--- Begin ---
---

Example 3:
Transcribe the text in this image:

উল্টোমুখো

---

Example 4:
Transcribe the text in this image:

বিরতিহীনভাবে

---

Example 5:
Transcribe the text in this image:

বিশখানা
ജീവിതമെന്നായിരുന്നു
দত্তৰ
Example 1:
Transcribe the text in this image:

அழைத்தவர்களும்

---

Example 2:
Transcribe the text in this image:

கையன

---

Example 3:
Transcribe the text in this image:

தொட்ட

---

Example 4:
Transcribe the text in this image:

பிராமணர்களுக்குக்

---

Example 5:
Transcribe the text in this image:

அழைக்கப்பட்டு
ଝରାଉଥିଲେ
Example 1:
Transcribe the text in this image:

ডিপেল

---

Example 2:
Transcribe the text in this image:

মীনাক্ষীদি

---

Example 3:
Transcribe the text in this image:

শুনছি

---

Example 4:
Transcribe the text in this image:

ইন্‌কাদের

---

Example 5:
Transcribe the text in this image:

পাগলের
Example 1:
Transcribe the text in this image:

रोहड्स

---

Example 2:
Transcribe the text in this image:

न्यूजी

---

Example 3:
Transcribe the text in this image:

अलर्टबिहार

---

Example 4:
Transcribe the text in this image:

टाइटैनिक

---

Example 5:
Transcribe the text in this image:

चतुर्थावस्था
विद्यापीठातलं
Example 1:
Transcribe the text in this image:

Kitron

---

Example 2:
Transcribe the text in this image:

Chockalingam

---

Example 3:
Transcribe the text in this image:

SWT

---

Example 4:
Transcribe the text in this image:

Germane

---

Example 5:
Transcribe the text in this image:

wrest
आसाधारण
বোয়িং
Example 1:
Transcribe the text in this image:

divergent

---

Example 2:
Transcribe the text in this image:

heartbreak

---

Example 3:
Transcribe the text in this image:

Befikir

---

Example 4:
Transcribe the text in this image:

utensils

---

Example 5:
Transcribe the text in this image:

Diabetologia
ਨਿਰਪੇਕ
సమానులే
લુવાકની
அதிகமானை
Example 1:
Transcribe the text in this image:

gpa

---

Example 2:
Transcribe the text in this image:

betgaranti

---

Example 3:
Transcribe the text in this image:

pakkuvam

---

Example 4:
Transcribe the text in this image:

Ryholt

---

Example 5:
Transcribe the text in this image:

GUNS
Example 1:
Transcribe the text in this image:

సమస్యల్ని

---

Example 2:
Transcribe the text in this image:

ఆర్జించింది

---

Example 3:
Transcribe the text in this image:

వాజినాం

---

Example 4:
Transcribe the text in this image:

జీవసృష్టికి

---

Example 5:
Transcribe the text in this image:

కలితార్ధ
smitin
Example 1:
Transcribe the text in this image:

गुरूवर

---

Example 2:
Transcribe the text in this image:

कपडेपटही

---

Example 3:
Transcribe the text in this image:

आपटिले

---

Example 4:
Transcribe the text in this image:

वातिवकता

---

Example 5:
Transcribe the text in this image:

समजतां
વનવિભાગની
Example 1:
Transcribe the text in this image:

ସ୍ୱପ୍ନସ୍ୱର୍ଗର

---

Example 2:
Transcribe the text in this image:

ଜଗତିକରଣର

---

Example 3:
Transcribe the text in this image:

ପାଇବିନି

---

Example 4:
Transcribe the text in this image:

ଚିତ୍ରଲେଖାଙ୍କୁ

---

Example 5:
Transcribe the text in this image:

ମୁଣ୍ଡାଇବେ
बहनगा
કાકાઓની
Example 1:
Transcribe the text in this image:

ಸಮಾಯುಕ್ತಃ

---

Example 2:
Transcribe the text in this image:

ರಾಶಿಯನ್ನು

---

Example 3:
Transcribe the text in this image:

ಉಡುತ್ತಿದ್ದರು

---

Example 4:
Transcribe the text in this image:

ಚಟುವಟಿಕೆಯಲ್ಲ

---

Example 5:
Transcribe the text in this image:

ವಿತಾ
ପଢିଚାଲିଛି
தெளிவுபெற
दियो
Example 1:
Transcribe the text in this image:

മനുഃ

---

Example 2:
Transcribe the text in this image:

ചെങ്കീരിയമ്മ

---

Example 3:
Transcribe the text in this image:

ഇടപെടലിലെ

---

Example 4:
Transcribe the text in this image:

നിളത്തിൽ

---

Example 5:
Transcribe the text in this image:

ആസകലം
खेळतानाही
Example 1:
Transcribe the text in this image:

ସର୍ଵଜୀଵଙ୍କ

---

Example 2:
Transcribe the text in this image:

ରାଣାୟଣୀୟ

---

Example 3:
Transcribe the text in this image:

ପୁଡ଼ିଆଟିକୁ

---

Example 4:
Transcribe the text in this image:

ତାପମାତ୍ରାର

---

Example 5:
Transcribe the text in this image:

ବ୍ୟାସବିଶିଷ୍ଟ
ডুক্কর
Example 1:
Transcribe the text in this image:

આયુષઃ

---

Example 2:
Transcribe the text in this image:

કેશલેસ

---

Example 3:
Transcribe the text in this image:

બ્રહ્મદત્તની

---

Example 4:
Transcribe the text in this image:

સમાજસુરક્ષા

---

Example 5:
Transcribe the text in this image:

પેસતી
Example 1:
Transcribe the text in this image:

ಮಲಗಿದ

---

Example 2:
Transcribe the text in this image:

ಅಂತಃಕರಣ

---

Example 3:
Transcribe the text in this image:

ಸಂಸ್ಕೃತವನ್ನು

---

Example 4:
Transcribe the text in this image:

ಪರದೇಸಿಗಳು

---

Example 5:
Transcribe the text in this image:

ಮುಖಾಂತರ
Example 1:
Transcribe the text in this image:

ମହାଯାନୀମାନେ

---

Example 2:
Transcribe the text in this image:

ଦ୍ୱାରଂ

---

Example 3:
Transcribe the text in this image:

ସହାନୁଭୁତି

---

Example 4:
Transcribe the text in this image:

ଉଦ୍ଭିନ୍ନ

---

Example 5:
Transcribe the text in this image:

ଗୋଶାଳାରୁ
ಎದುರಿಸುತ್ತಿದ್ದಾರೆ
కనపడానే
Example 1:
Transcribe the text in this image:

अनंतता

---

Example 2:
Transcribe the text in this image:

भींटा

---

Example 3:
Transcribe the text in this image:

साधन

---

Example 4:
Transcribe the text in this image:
--- End ---
## Your goal
Copy each of the rows above line for line, changing nothing.

## Reply
---

Example 3:
Transcribe the text in this image:

উল্টোমুখো

---

Example 4:
Transcribe the text in this image:

বিরতিহীনভাবে

---

Example 5:
Transcribe the text in this image:

বিশখানা
ജീവിതമെന്നായിരുന്നു
দত্তৰ
Example 1:
Transcribe the text in this image:

அழைத்தவர்களும்

---

Example 2:
Transcribe the text in this image:

கையன

---

Example 3:
Transcribe the text in this image:

தொட்ட

---

Example 4:
Transcribe the text in this image:

பிராமணர்களுக்குக்

---

Example 5:
Transcribe the text in this image:

அழைக்கப்பட்டு
ଝରାଉଥିଲେ
Example 1:
Transcribe the text in this image:

ডিপেল

---

Example 2:
Transcribe the text in this image:

মীনাক্ষীদি

---

Example 3:
Transcribe the text in this image:

শুনছি

---

Example 4:
Transcribe the text in this image:

ইন্‌কাদের

---

Example 5:
Transcribe the text in this image:

পাগলের
Example 1:
Transcribe the text in this image:

रोहड्स

---

Example 2:
Transcribe the text in this image:

न्यूजी

---

Example 3:
Transcribe the text in this image:

अलर्टबिहार

---

Example 4:
Transcribe the text in this image:

टाइटैनिक

---

Example 5:
Transcribe the text in this image:

चतुर्थावस्था
विद्यापीठातलं
Example 1:
Transcribe the text in this image:

Kitron

---

Example 2:
Transcribe the text in this image:

Chockalingam

---

Example 3:
Transcribe the text in this image:

SWT

---

Example 4:
Transcribe the text in this image:

Germane

---

Example 5:
Transcribe the text in this image:

wrest
आसाधारण
বোয়িং
Example 1:
Transcribe the text in this image:

divergent

---

Example 2:
Transcribe the text in this image:

heartbreak

---

Example 3:
Transcribe the text in this image:

Befikir

---

Example 4:
Transcribe the text in this image:

utensils

---

Example 5:
Transcribe the text in this image:

Diabetologia
ਨਿਰਪੇਕ
సమానులే
લુવાકની
அதிகமானை
Example 1:
Transcribe the text in this image:

gpa

---

Example 2:
Transcribe the text in this image:

betgaranti

---

Example 3:
Transcribe the text in this image:

pakkuvam

---

Example 4:
Transcribe the text in this image:

Ryholt

---

Example 5:
Transcribe the text in this image:

GUNS
Example 1:
Transcribe the text in this image:

సమస్యల్ని

---

Example 2:
Transcribe the text in this image:

ఆర్జించింది

---

Example 3:
Transcribe the text in this image:

వాజినాం

---

Example 4:
Transcribe the text in this image:

జీవసృష్టికి

---

Example 5:
Transcribe the text in this image:

కలితార్ధ
smitin
Example 1:
Transcribe the text in this image:

गुरूवर

---

Example 2:
Transcribe the text in this image:

कपडेपटही

---

Example 3:
Transcribe the text in this image:

आपटिले

---

Example 4:
Transcribe the text in this image:

वातिवकता

---

Example 5:
Transcribe the text in this image:

समजतां
વનવિભાગની
Example 1:
Transcribe the text in this image:

ସ୍ୱପ୍ନସ୍ୱର୍ଗର

---

Example 2:
Transcribe the text in this image:

ଜଗତିକରଣର

---

Example 3:
Transcribe the text in this image:

ପାଇବିନି

---

Example 4:
Transcribe the text in this image:

ଚିତ୍ରଲେଖାଙ୍କୁ

---

Example 5:
Transcribe the text in this image:

ମୁଣ୍ଡାଇବେ
बहनगा
કાકાઓની
Example 1:
Transcribe the text in this image:

ಸಮಾಯುಕ್ತಃ

---

Example 2:
Transcribe the text in this image:

ರಾಶಿಯನ್ನು

---

Example 3:
Transcribe the text in this image:

ಉಡುತ್ತಿದ್ದರು

---

Example 4:
Transcribe the text in this image:

ಚಟುವಟಿಕೆಯಲ್ಲ

---

Example 5:
Transcribe the text in this image:

ವಿತಾ
ପଢିଚାଲିଛି
தெளிவுபெற
दियो
Example 1:
Transcribe the text in this image:

മനുഃ

---

Example 2:
Transcribe the text in this image:

ചെങ്കീരിയമ്മ

---

Example 3:
Transcribe the text in this image:

ഇടപെടലിലെ

---

Example 4:
Transcribe the text in this image:

നിളത്തിൽ

---

Example 5:
Transcribe the text in this image:

ആസകലം
खेळतानाही
Example 1:
Transcribe the text in this image:

ସର୍ଵଜୀଵଙ୍କ

---

Example 2:
Transcribe the text in this image:

ରାଣାୟଣୀୟ

---

Example 3:
Transcribe the text in this image:

ପୁଡ଼ିଆଟିକୁ

---

Example 4:
Transcribe the text in this image:

ତାପମାତ୍ରାର

---

Example 5:
Transcribe the text in this image:

ବ୍ୟାସବିଶିଷ୍ଟ
ডুক্কর
Example 1:
Transcribe the text in this image:

આયુષઃ

---

Example 2:
Transcribe the text in this image:

કેશલેસ

---

Example 3:
Transcribe the text in this image:

બ્રહ્મદત્તની

---

Example 4:
Transcribe the text in this image:

સમાજસુરક્ષા

---

Example 5:
Transcribe the text in this image:

પેસતી
Example 1:
Transcribe the text in this image:

ಮಲಗಿದ

---

Example 2:
Transcribe the text in this image:

ಅಂತಃಕರಣ

---

Example 3:
Transcribe the text in this image:

ಸಂಸ್ಕೃತವನ್ನು

---

Example 4:
Transcribe the text in this image:

ಪರದೇಸಿಗಳು

---

Example 5:
Transcribe the text in this image:

ಮುಖಾಂತರ
Example 1:
Transcribe the text in this image:

ମହାଯାନୀମାନେ

---

Example 2:
Transcribe the text in this image:

ଦ୍ୱାରଂ

---

Example 3:
Transcribe the text in this image:

ସହାନୁଭୁତି

---

Example 4:
Transcribe the text in this image:

ଉଦ୍ଭିନ୍ନ

---

Example 5:
Transcribe the text in this image:

ଗୋଶାଳାରୁ
ಎದುರಿಸುತ್ತಿದ್ದಾರೆ
కనపడానే
Example 1:
Transcribe the text in this image:

अनंतता

---

Example 2:
Transcribe the text in this image:

भींटा

---

Example 3:
Transcribe the text in this image:

साधन

---

Example 4:
Transcribe the text in this image:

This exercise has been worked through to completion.